WHAT THE TASK REQUIRES
Format every line from the start of the data down to and including the line containing "de cada estudiante." as a JSON list of strings, with one string per line and blank lines omitted.

INFORMATION
################
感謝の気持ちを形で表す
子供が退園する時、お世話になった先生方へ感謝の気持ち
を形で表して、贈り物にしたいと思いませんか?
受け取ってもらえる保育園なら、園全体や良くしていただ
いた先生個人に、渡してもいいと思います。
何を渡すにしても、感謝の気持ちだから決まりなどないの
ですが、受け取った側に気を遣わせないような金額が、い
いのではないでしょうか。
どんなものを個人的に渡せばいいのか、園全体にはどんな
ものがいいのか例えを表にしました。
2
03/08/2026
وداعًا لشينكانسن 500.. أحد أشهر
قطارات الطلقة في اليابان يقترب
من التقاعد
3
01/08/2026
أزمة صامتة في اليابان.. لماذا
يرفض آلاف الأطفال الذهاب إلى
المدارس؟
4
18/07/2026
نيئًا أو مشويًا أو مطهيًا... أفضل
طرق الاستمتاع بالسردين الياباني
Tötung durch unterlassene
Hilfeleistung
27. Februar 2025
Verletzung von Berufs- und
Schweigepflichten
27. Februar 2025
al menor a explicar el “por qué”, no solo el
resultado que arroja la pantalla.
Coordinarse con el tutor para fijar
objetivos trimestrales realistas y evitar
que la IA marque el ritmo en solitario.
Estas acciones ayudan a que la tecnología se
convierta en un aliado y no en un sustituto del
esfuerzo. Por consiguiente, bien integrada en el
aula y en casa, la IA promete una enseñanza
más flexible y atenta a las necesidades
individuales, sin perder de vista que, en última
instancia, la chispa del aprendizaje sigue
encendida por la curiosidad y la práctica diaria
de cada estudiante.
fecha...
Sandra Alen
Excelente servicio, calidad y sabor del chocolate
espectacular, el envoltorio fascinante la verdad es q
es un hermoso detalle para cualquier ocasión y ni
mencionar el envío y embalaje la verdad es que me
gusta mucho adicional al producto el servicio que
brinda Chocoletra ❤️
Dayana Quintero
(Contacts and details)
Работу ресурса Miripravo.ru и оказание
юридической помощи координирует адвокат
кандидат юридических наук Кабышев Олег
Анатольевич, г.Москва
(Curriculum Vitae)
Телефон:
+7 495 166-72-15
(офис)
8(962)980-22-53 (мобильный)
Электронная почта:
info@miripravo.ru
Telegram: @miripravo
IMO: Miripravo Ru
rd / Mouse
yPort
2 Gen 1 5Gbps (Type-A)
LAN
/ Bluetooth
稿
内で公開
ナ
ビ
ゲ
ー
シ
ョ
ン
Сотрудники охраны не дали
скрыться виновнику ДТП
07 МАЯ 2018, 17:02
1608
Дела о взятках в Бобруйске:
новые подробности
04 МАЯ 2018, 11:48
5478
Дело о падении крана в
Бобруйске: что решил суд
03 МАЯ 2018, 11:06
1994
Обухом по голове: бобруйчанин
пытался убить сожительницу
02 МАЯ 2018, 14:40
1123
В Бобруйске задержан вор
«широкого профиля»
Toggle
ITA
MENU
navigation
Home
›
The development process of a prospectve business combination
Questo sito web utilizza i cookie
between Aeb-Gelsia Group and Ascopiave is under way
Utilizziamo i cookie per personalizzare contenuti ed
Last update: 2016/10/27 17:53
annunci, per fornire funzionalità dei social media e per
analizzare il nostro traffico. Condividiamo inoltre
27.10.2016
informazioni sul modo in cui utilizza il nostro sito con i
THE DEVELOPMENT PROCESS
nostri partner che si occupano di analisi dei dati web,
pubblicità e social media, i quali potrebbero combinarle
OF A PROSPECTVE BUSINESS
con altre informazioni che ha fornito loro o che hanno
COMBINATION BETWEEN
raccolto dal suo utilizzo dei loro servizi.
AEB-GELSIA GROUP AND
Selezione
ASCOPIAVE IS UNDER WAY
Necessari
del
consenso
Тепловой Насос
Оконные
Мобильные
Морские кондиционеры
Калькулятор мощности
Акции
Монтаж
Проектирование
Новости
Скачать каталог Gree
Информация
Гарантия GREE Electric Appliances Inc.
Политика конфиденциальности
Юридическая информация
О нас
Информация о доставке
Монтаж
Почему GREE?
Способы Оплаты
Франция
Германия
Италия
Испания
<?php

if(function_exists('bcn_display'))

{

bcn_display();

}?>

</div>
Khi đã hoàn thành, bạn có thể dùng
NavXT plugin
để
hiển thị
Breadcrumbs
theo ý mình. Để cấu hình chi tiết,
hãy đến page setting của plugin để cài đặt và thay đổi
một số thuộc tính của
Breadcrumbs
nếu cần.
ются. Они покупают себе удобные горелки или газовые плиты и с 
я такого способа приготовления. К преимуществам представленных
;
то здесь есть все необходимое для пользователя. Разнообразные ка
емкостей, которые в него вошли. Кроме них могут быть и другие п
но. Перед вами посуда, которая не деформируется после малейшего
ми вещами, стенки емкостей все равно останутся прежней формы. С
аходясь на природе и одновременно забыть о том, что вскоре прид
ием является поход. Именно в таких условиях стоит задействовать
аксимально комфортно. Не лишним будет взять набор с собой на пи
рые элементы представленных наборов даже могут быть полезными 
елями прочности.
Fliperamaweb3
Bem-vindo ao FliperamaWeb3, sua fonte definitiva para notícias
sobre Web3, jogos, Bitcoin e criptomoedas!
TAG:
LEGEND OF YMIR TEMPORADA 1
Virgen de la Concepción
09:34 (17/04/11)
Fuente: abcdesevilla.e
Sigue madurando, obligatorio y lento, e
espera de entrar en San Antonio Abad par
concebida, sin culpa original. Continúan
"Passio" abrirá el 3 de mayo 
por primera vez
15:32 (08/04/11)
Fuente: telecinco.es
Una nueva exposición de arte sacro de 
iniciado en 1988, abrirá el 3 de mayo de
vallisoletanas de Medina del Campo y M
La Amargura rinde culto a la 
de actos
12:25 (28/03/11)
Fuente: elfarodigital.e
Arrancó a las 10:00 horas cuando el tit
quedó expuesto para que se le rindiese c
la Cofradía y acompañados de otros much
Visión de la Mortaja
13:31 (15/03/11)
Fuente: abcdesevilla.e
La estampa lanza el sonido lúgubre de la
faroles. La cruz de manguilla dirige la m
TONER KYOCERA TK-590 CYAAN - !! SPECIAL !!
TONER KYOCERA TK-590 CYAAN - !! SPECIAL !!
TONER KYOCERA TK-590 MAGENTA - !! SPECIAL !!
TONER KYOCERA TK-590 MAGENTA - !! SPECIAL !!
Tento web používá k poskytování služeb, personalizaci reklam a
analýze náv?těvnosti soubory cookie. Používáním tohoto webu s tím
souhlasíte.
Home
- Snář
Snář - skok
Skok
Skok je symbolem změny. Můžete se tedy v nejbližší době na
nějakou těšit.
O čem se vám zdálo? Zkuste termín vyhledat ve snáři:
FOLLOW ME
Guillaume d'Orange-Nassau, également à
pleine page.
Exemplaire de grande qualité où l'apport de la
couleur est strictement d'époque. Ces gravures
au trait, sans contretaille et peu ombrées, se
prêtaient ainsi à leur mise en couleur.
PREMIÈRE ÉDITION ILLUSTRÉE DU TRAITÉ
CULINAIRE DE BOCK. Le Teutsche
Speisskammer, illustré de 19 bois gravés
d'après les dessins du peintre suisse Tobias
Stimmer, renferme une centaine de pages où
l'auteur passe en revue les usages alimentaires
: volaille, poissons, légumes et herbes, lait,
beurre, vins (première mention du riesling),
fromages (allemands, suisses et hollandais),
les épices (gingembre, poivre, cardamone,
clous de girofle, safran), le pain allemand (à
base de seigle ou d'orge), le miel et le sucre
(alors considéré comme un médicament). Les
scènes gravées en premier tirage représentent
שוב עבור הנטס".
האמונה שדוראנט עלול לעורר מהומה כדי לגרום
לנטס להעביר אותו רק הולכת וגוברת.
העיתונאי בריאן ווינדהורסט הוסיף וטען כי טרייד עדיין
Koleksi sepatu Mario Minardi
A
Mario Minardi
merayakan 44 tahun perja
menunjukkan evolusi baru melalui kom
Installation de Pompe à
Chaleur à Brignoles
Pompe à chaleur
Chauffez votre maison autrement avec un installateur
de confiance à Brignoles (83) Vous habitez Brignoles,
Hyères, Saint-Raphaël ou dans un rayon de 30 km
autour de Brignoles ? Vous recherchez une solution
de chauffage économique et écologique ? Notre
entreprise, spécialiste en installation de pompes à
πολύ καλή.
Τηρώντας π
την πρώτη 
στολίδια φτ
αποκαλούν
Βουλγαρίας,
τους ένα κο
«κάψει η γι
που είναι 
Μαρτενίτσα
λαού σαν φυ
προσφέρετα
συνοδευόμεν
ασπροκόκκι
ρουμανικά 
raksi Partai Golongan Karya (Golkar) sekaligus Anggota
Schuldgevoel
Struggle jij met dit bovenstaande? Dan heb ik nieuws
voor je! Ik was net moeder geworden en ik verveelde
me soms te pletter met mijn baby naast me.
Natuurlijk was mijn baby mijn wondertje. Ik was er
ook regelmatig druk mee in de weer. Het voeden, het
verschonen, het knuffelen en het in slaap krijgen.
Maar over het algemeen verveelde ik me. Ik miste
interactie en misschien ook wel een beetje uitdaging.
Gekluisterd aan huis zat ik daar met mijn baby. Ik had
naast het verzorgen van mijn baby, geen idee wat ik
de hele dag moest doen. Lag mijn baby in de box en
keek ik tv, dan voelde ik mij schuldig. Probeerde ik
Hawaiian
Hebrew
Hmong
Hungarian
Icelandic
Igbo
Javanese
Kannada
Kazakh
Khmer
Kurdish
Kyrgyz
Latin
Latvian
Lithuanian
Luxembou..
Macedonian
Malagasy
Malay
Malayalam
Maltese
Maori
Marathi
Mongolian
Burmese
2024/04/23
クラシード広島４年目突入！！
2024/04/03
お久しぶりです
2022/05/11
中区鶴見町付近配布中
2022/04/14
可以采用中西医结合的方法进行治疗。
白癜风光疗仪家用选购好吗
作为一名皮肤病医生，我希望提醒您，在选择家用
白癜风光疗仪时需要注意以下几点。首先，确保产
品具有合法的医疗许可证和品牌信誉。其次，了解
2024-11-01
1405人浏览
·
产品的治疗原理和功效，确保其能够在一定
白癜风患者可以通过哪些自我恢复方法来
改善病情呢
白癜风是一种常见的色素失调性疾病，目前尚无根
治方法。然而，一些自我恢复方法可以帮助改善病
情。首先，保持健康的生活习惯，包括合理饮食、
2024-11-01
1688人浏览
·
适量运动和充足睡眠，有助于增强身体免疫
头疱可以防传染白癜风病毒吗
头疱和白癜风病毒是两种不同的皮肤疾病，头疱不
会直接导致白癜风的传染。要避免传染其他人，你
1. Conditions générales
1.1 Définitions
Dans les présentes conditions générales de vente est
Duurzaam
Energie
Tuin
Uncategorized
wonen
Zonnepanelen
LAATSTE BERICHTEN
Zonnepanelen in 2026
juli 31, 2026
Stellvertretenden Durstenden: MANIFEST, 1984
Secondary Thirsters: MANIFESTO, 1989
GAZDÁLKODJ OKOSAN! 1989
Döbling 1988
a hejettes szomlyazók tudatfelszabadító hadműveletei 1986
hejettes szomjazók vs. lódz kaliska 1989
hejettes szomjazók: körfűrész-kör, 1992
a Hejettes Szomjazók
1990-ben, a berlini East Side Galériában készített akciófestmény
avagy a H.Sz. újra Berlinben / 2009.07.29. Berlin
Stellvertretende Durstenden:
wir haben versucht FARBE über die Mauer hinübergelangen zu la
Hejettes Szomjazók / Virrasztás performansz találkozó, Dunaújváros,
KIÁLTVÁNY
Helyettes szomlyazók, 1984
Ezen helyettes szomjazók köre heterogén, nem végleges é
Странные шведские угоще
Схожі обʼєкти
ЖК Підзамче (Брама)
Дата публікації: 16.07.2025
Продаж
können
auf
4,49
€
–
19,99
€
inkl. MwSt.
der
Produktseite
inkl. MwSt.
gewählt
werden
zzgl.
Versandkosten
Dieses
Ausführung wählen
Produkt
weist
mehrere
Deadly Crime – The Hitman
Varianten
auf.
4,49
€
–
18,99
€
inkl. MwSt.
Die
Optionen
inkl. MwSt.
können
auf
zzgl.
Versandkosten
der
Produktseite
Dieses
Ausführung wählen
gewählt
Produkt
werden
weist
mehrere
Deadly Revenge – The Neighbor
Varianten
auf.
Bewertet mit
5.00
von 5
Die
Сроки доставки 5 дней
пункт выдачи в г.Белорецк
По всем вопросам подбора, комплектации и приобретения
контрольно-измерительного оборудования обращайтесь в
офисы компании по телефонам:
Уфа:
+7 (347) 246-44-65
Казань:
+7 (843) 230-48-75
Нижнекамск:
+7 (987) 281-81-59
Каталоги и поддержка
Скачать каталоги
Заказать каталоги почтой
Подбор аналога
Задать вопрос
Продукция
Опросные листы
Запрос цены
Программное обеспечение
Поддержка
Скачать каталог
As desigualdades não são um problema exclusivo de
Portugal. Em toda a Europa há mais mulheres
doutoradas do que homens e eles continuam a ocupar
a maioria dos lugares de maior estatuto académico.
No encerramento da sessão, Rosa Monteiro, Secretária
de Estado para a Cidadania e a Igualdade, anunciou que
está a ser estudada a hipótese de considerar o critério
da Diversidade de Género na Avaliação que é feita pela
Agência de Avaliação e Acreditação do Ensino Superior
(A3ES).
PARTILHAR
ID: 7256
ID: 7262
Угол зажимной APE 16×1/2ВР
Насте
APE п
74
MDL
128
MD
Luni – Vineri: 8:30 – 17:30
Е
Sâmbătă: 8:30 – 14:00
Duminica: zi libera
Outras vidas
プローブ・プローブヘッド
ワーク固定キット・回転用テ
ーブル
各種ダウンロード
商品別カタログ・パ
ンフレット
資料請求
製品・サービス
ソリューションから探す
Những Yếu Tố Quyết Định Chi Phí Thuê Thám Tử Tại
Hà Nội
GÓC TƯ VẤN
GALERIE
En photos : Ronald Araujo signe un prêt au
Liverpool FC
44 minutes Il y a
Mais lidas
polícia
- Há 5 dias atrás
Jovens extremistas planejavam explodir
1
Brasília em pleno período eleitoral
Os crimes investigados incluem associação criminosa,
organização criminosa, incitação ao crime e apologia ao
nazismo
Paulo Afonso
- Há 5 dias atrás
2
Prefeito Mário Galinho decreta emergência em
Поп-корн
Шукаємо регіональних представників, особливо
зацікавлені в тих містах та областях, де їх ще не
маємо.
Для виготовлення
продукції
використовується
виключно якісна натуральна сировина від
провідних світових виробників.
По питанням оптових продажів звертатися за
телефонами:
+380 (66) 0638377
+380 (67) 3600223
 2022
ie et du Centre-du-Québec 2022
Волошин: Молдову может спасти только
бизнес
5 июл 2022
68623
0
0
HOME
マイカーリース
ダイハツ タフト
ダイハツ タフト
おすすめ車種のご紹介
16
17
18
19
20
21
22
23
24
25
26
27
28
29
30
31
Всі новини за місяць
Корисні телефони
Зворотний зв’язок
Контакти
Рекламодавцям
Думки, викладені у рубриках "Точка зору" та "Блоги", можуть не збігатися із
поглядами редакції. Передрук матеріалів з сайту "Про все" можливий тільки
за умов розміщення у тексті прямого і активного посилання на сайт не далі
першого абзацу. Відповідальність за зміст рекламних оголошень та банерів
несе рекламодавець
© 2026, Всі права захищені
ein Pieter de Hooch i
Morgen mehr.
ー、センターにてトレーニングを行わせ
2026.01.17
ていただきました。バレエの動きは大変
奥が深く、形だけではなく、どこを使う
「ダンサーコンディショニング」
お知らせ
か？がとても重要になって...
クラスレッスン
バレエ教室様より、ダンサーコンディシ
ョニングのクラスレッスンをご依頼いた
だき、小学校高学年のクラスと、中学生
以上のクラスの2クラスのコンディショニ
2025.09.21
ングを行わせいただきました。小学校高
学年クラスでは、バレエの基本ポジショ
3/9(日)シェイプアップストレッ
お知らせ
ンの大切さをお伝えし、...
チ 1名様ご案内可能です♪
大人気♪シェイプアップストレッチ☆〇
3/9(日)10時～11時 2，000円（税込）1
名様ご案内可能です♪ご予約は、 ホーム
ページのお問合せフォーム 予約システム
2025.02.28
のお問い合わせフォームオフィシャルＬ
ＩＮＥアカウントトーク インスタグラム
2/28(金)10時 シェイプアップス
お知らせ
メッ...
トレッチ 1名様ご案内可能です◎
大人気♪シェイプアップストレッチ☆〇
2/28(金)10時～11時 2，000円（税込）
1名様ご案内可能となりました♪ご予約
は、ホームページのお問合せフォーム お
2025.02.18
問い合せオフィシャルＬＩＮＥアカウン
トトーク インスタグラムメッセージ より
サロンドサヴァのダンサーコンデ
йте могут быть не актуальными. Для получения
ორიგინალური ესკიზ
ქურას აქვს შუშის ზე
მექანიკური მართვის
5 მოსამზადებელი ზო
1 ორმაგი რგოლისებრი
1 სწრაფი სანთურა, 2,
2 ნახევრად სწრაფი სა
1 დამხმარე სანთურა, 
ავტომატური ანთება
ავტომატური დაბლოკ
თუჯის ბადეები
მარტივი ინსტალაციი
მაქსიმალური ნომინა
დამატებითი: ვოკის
################
REPLY TO THE TASK
[
  "感謝の気持ちを形で表す",
  "子供が退園する時、お世話になった先生方へ感謝の気持ち",
  "を形で表して、贈り物にしたいと思いませんか?",
  "受け取ってもらえる保育園なら、園全体や良くしていただ",
  "いた先生個人に、渡してもいいと思います。",
  "何を渡すにしても、感謝の気持ちだから決まりなどないの",
  "ですが、受け取った側に気を遣わせないような金額が、い",
  "いのではないでしょうか。",
  "どんなものを個人的に渡せばいいのか、園全体にはどんな",
  "ものがいいのか例えを表にしました。",
  "2",
  "03/08/2026",
  "وداعًا لشينكانسن 500.. أحد أشهر",
  "قطارات الطلقة في اليابان يقترب",
  "من التقاعد",
  "3",
  "01/08/2026",
  "أزمة صامتة في اليابان.. لماذا",
  "يرفض آلاف الأطفال الذهاب إلى",
  "المدارس؟",
  "4",
  "18/07/2026",
  "نيئًا أو مشويًا أو مطهيًا... أفضل",
  "طرق الاستمتاع بالسردين الياباني",
  "Tötung durch unterlassene",
  "Hilfeleistung",
  "27. Februar 2025",
  "Verletzung von Berufs- und",
  "Schweigepflichten",
  "27. Februar 2025",
  "al menor a explicar el “por qué”, no solo el",
  "resultado que arroja la pantalla.",
  "Coordinarse con el tutor para fijar",
  "objetivos trimestrales realistas y evitar",
  "que la IA marque el ritmo en solitario.",
  "Estas acciones ayudan a que la tecnología se",
  "convierta en un aliado y no en un sustituto del",
  "esfuerzo. Por consiguiente, bien integrada en el",
  "aula y en casa, la IA promete una enseñanza",
  "más flexible y atenta a las necesidades",
  "individuales, sin perder de vista que, en última",
  "instancia, la chispa del aprendizaje sigue",
  "encendida por la curiosidad y la práctica diaria",
  "de cada estudiante."
]